#### RECORDS SUPPLIED

++++++++++++++++++++

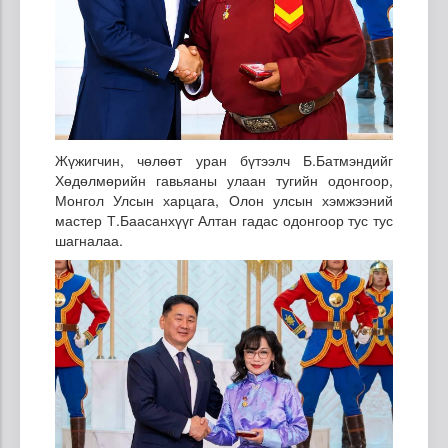
Жүжигчин, чөлөөт уран бүтээлч Б.Батмэндийг
Хөдөлмөрийн гавьяаны улаан тугийн одонгоор,
Монгол Улсын харцага, Олон улсын хэмжээний
мастер Т.Баасанхүүг Алтан гадас одонгоор тус тус
шагналаа.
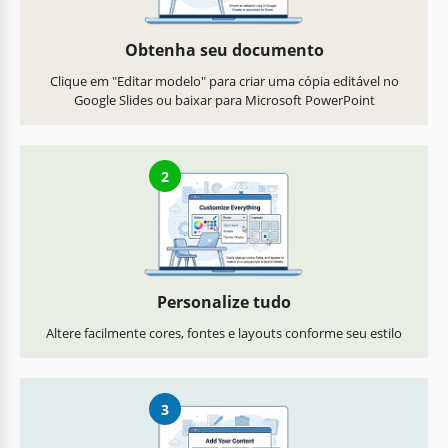
Obtenha seu documento
Clique em "Editar modelo" para criar uma cópia editável no
Google Slides ou baixar para Microsoft PowerPoint
2
Personalize tudo
Altere facilmente cores, fontes e layouts conforme seu estilo
3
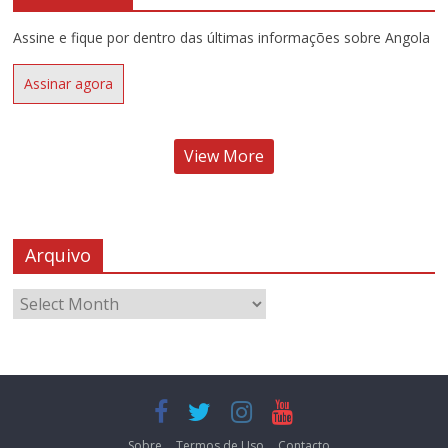
Assine e fique por dentro das últimas informações sobre Angola
Assinar agora
View More
Arquivo
Sobre
Termos de Uso
Contacto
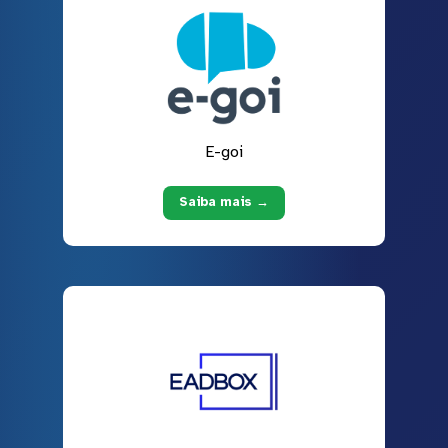
E-goi
Saiba mais →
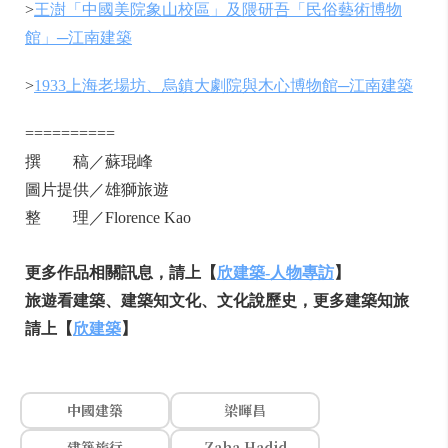
>
王澍「中國美院象山校區」及隈研吾「民俗藝術博物
館」─江南建築
>
1933上海老場坊、烏鎮大劇院與木心博物館─江南建築
==========
撰 稿／蘇琨峰
圖片提供／雄獅旅遊
整 理／Florence Kao
更多作品相關訊息，請上【
欣建築-
人物專訪
】
旅遊看建築、建築知文化、文化說歷史，更多建築知旅
請上【
欣建築
】
中國建築
梁暉昌
建築旅行
Zaha Hadid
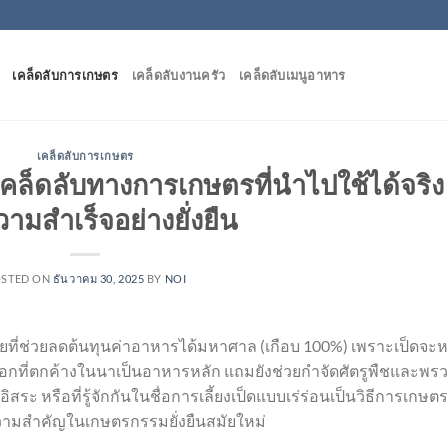
เคล็ดลับการเกษตร
เคล็ดลับงานครัว
เคล็ดลับเมนูอาหาร
เคล็ดลับการเกษตร
ง เคล็ดลับทางการเกษตรที่นำไปใช้ได้จริง
ความสำเร็จอย่างยั่งยืน
STED ON
ธันวาคม 30, 2025
BY
NOI
ไทยที่ช่วยลดต้นทุนค่าอาหารได้มหาศาล (เกือบ 100%) เพราะเป็ดจะ
ือกที่ตกค้างในนาเป็นอาหารหลัก แถมยังช่วยกำจัดศัตรูพืชและพร
ระ หรือที่รู้จักกันในชื่อการเลี้ยงเป็ดแบบเร่ร่อนเป็นวิธีการเกษตร
ีความสำคัญในเกษตรกรรมยั่งยืนสมัยใหม่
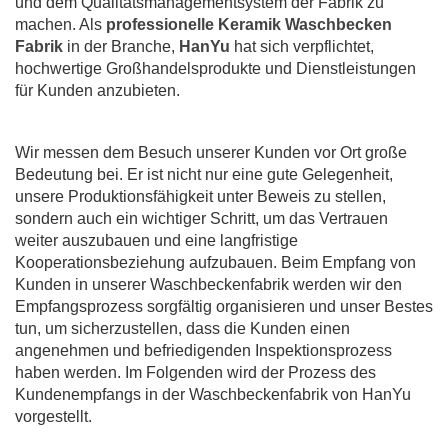
und dem Qualitätsmanagementsystem der Fabrik zu
machen. Als
professionelle Keramik Waschbecken
Fabrik
in der Branche,
HanYu
hat sich verpflichtet,
hochwertige Großhandelsprodukte und Dienstleistungen
für Kunden anzubieten.
Wir messen dem Besuch unserer Kunden vor Ort große
Bedeutung bei. Er ist nicht nur eine gute Gelegenheit,
unsere Produktionsfähigkeit unter Beweis zu stellen,
sondern auch ein wichtiger Schritt, um das Vertrauen
weiter auszubauen und eine langfristige
Kooperationsbeziehung aufzubauen. Beim Empfang von
Kunden in unserer Waschbeckenfabrik werden wir den
Empfangsprozess sorgfältig organisieren und unser Bestes
tun, um sicherzustellen, dass die Kunden einen
angenehmen und befriedigenden Inspektionsprozess
haben werden. Im Folgenden wird der Prozess des
Kundenempfangs in der Waschbeckenfabrik von HanYu
vorgestellt.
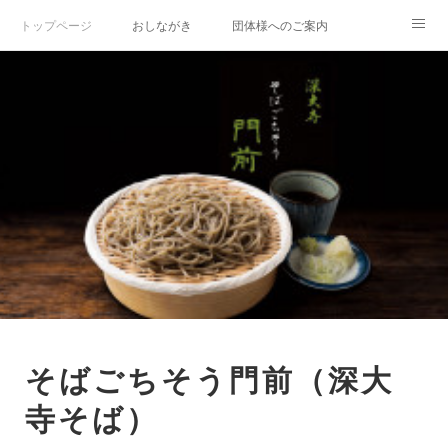
トップページ
おしながき
団体様へのご案内
門前だより
そばごちそう門前リンク集
そばごちそう門前（深大
寺そば）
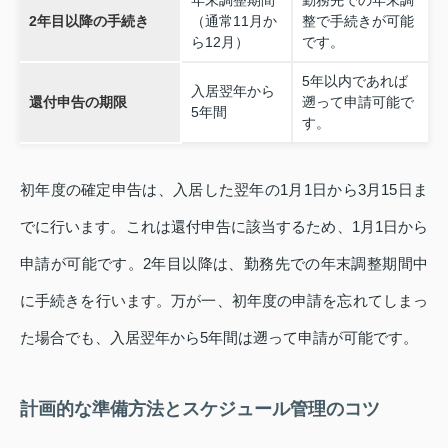
年末調整期間
勤務先での年末調
2年目以降の手続き
（通常11月か
整で手続きが可能
ら12月）
です。
5年以内であれば
入居翌年から
還付申告の期限
遡って申請可能で
5年間
す。
初年度の確定申告は、入居した翌年の1月1日から3月15日ま
でに行います。これは還付申告に該当するため、1月1日から
申請が可能です。2年目以降は、勤務先での年末調整期間中
に手続きを行います。万が一、初年度の申請を忘れてしまっ
た場合でも、入居翌年から5年間は遡って申請が可能です。
計画的な準備方法とスケジュール管理のコツ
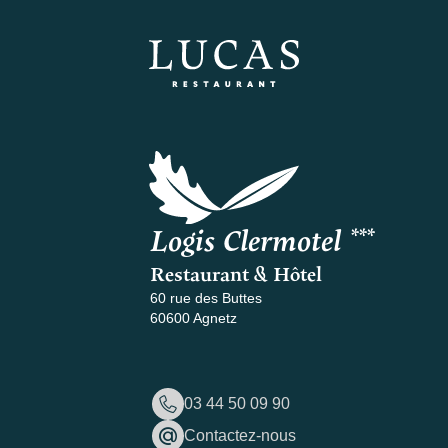
Logis Clermotel ***
Restaurant & Hôtel
60 rue des Buttes
60600 Agnetz
03 44 50 09 90
Contactez-nous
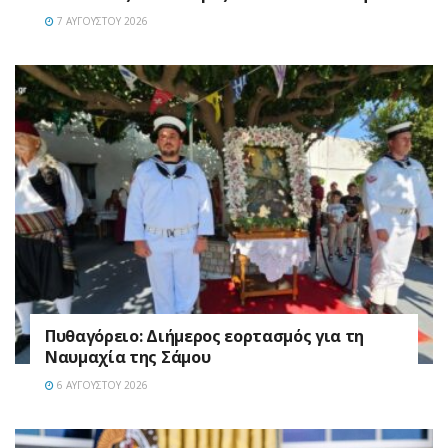
7 ΑΥΓΟΎΣΤΟΥ 2026
Πυθαγόρειο: Διήμερος εορτασμός για τη
Ναυμαχία της Σάμου
6 ΑΥΓΟΎΣΤΟΥ 2026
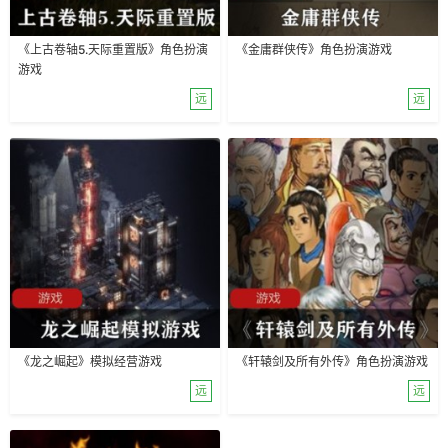
《上古卷轴5.天际重置版》角色扮演
《金庸群侠传》角色扮演游戏
游戏
远
远
《龙之崛起》模拟经营游戏
《轩辕剑及所有外传》角色扮演游戏
远
远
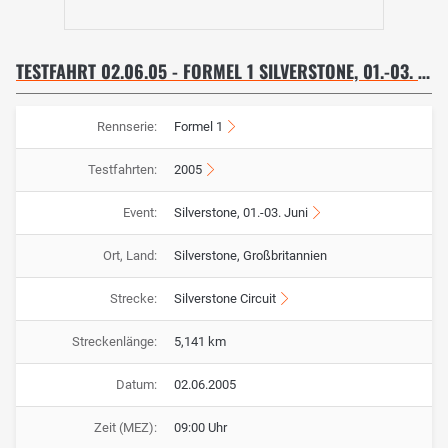
TESTFAHRT 02.06.05 - FORMEL 1 SILVERSTONE, 01.-03. JUNI
Rennserie:
Formel 1
Testfahrten:
2005
Event:
Silverstone, 01.-03. Juni
Ort, Land:
Silverstone, Großbritannien
Strecke:
Silverstone Circuit
Streckenlänge:
5,141 km
Datum:
02.06.2005
Zeit (MEZ):
09:00 Uhr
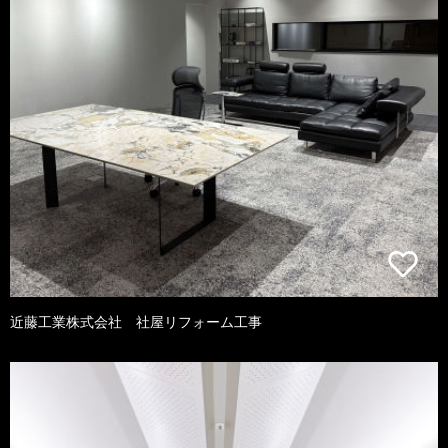
近藤工業株式会社 社屋リフォーム工事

++++++++++++++++++++

#### REQUEST
Reproduce the whole listing word for word, setting aside any pictures.

#### RESPONSE TO THE EXERCISE
Жүжигчин, чөлөөт уран бүтээлч Б.Батмэндийг
Хөдөлмөрийн гавьяаны улаан тугийн одонгоор,
Монгол Улсын харцага, Олон улсын хэмжээний
мастер Т.Баасанхүүг Алтан гадас одонгоор тус тус
шагналаа.
Obtenha seu documento
Clique em "Editar modelo" para criar uma cópia editável no
Google Slides ou baixar para Microsoft PowerPoint
2
Personalize tudo
Altere facilmente cores, fontes e layouts conforme seu estilo
3
Assine e fique por dentro das últimas informações sobre Angola
Assinar agora
View More
Arquivo
Sobre
Termos de Uso
Contacto
E-goi
Saiba mais →
>
王澍「中國美院象山校區」及隈研吾「民俗藝術博物
館」─江南建築
>
1933上海老場坊、烏鎮大劇院與木心博物館─江南建築
==========
撰 稿／蘇琨峰
圖片提供／雄獅旅遊
整 理／Florence Kao
更多作品相關訊息，請上【
欣建築-
人物專訪
】
旅遊看建築、建築知文化、文化說歷史，更多建築知旅
請上【
欣建築
】
中國建築
梁暉昌
建築旅行
Zaha Hadid
เคล็ดลับการเกษตร
เคล็ดลับงานครัว
เคล็ดลับเมนูอาหาร
เคล็ดลับการเกษตร
ง เคล็ดลับทางการเกษตรที่นำไปใช้ได้จริง
ความสำเร็จอย่างยั่งยืน
STED ON
ธันวาคม 30, 2025
BY
NOI
ไทยที่ช่วยลดต้นทุนค่าอาหารได้มหาศาล (เกือบ 100%) เพราะเป็ดจะ
ือกที่ตกค้างในนาเป็นอาหารหลัก แถมยังช่วยกำจัดศัตรูพืชและพร
ระ หรือที่รู้จักกันในชื่อการเลี้ยงเป็ดแบบเร่ร่อนเป็นวิธีการเกษตร
ีความสำคัญในเกษตรกรรมยั่งยืนสมัยใหม่
und dem Qualitätsmanagementsystem der Fabrik zu
machen. Als
professionelle Keramik Waschbecken
Fabrik
in der Branche,
HanYu
hat sich verpflichtet,
hochwertige Großhandelsprodukte und Dienstleistungen
für Kunden anzubieten.
Wir messen dem Besuch unserer Kunden vor Ort große
Bedeutung bei. Er ist nicht nur eine gute Gelegenheit,
unsere Produktionsfähigkeit unter Beweis zu stellen,
sondern auch ein wichtiger Schritt, um das Vertrauen
weiter auszubauen und eine langfristige
Kooperationsbeziehung aufzubauen. Beim Empfang von
Kunden in unserer Waschbeckenfabrik werden wir den
Empfangsprozess sorgfältig organisieren und unser Bestes
tun, um sicherzustellen, dass die Kunden einen
angenehmen und befriedigenden Inspektionsprozess
haben werden. Im Folgenden wird der Prozess des
Kundenempfangs in der Waschbeckenfabrik von HanYu
vorgestellt.
トップページ
おしながき
団体様へのご案内
門前だより
そばごちそう門前リンク集
そばごちそう門前（深大
寺そば）
年末調整期間
勤務先での年末調
2年目以降の手続き
（通常11月か
整で手続きが可能
ら12月）
です。
5年以内であれば
入居翌年から
還付申告の期限
遡って申請可能で
5年間
す。
初年度の確定申告は、入居した翌年の1月1日から3月15日ま
でに行います。これは還付申告に該当するため、1月1日から
申請が可能です。2年目以降は、勤務先での年末調整期間中
に手続きを行います。万が一、初年度の申請を忘れてしまっ
た場合でも、入居翌年から5年間は遡って申請が可能です。
計画的な準備方法とスケジュール管理のコツ
Logis Clermotel ***
Restaurant & Hôtel
60 rue des Buttes
60600 Agnetz
03 44 50 09 90
Contactez-nous
7 ΑΥΓΟΎΣΤΟΥ 2026
Πυθαγόρειο: Διήμερος εορτασμός για τη
Ναυμαχία της Σάμου
6 ΑΥΓΟΎΣΤΟΥ 2026
《上古卷轴5.天际重置版》角色扮演
《金庸群侠传》角色扮演游戏
游戏
远
远
《龙之崛起》模拟经营游戏
《轩辕剑及所有外传》角色扮演游戏
远
远
TESTFAHRT 02.06.05 - FORMEL 1 SILVERSTONE, 01.-03. JUNI
Rennserie:
Formel 1
Testfahrten:
2005
Event:
Silverstone, 01.-03. Juni
Ort, Land:
Silverstone, Großbritannien
Strecke:
Silverstone Circuit
Streckenlänge:
5,141 km
Datum:
02.06.2005
Zeit (MEZ):
09:00 Uhr
近藤工業株式会社 社屋リフォーム工事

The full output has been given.